**Consigne**
Recopiez le passage de l'extrait de décision ci-dessous de « IV. ) Par une » à « requête n° 18NC02235. », en substituant « majorations » à « pénalités ».
#### Extrait de décision ####
Par des mémoires en défense, enregistrés les 13 février et 10 mai 2019, et 17 avril 2020, le ministre de l'économie, des finances et de la relance conclut au rejet de la requête.
Il soutient que les moyens soulevés par M. et Mme A... ne sont pas fondés.
III. ) Par une requête et des mémoires, enregistrés sous le n° 18NC02236, les 9 août 2018 et 5 avril 2019, la société civile 2M Finances, représentée par Me B..., demande à la cour :
1°) d'annuler ce jugement du 10 juillet 2018 par lequel le tribunal administratif de Strasbourg a rejeté sa demande tendant à la décharge de la cotisation supplémentaire d'impôt sur les sociétés à laquelle elle a été assujettie au titre de l'année 2010 et des pénalités correspondantes ou à ce qu'il soit ordonné avant-dire-droit une expertise ;
2°) de prononcer la décharge de ces impositions et des pénalités correspondantes ;
3°) de mettre à la charge de l'Etat une somme de 6 000 euros au titre de l'article L. 761 1 du code de justice administrative ;
Elle soulève les mêmes moyens que ceux exposés à l'appui de la requête n° 18NC02233.
Par des mémoires en défense, enregistrés les 13 février et 10 mai 2019, le ministre de l'économie, des finances et de la relance conclut au rejet de la requête.
Il soutient que les moyens soulevés par la société civile 2M Finances ne sont pas fondés.
IV. ) Par une requête et des mémoires, enregistrés sous le n° 18NC02237, les 9 août 2018 et 5 avril 2019, M. K... D... et Mme I... G..., représentés par Me B..., demandent à la cour :
1°) d'annuler ce jugement du 10 juillet 2018 par lequel le tribunal administratif de Strasbourg a rejeté leur demande tendant à ce qu'il soit ordonné avant-dire-droit une expertise et à la décharge de la cotisation supplémentaire d'impôt sur le revenu à laquelle ils ont été assujettis au titre de l'année 2010 et des pénalités correspondantes ;
2°) de prononcer la décharge de ces impositions et des pénalités correspondantes ;
3°) de mettre à la charge de l'Etat une somme de 6 000 euros au titre de l'article L. 761 1 du code de justice administrative ;
Ils soulèvent les mêmes moyens que ceux exposés à l'appui de la requête n° 18NC02235.
Par des mémoires en défense, enregistrés les 13 février et 10 mai 2019, et 17 avril 2020, le ministre de l'économie, des finances et de la relance conclut au rejet de la requête.
Il soutient que les moyens soulevés par M. D... et Mme G... ne sont pas fondés.
V. ) Par une requête et des mémoires, enregistrés sous le n° 18NC02238, les 9 août 2018 et 5 avril 2019, la société civile Financière W, représentée par Me B..., demande à la cour :
1°) d'annuler ce jugement du 10 juillet 2018 par lequel le tribunal administratif de Strasbourg a rejeté sa demande tendant à la décharge de la cotisation supplémentaire d'impôt sur les sociétés à laquelle elle a été assujettie au titre de l'année 2010 et des pénalités correspondantes ou à ce qu'il soit ordonné avant-dire-droit une expertise ;
2°) de prononcer la décharge de ces impositions et des pénalités correspondantes ;
3°) de mettre à la charge de l'Etat une somme de 6 000 euros au titre de l'article L. 761 1 du code de justice administrative ;
Elle soulève les mêmes moyens que ceux exposés à l'appui de la requête n° 18NC02233.
#### Données brutes ####
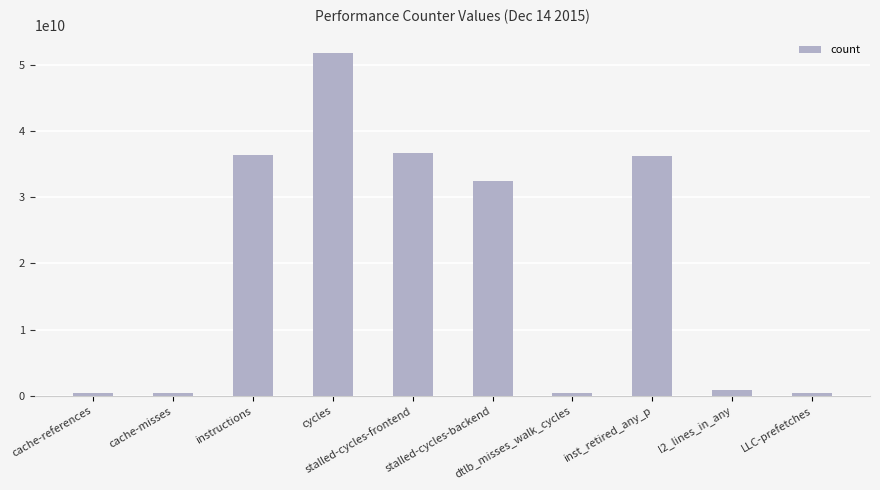

What is the difference between the maximum and minimum values?

51448297395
####
**Réponse rédigée**
IV. ) Par une requête et des mémoires, enregistrés sous le n° 18NC02237, les 9 août 2018 et 5 avril 2019, M. K... D... et Mme I... G..., représentés par Me B..., demandent à la cour :
1°) d'annuler ce jugement du 10 juillet 2018 par lequel le tribunal administratif de Strasbourg a rejeté leur demande tendant à ce qu'il soit ordonné avant-dire-droit une expertise et à la décharge de la cotisation supplémentaire d'impôt sur le revenu à laquelle ils ont été assujettis au titre de l'année 2010 et des majorations correspondantes ;
2°) de prononcer la décharge de ces impositions et des majorations correspondantes ;
3°) de mettre à la charge de l'Etat une somme de 6 000 euros au titre de l'article L. 761 1 du code de justice administrative ;
Ils soulèvent les mêmes moyens que ceux exposés à l'appui de la requête n° 18NC02235.